I believe that as a result of those laws, in particular those that relate to the role of money and drive the increasingly tyrannical and disastrous rule of finance capital, world capitalism has entered a period of renewed general crisis—a period of acute economic and political instability that will ultimately pose the question of which modern class will rule, and whether humanity survives the coming storms and achieves socialism, or self-destructs in a nuclear holocaust.


*Wealthy capitalists typically keep five to 10 percent of their financial assets (stocks, bonds, real estate and so on) in gold as insurance against total loss of their capital in a crisis. During periods of major crisis, such as the 1970s, private capitalists boost their gold holdings, putting sharp upward pressure on the currency price of gold. Especially since abandonment of the gold standard, hedge funds and other big speculators jump into the market as a crisis approaches, forcing further sharp increases in the currency gold price and setting the stage for an all-out “run” on the currency that if not stopped would inevitably end in its complete destruction.

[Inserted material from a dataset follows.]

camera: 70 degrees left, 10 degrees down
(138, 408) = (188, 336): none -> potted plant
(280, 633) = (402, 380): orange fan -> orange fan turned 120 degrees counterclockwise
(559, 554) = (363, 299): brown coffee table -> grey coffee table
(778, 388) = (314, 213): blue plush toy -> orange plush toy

The classic case of such a hyperinflation was Germany in 1923. A run on the U.S. dollar began in late 1979 and was only halted when the Federal Reserve under Paul Volcker drastically increased short-term interest rates—“the Volcker Shock.”

The aftermath of this action was the early 1980s deep recession with its mass unemployment and widespread impoverishment. As explained in my previous article, that slump caused prices in gold terms to fall sufficiently to bring about a renewed long-term rise in the production of gold and an extended period of relative capitalist prosperity that economists have termed the “Great Moderation.”

**More specifically, the key relationship determining growth of the capitalist market is not production at any point in time of non-monetary commodities in relation to the production of the money commodity but rather the production of non-monetary commodities over some period of time in relation to the rate of increase over the same period of time of the global gold hoard (public and private).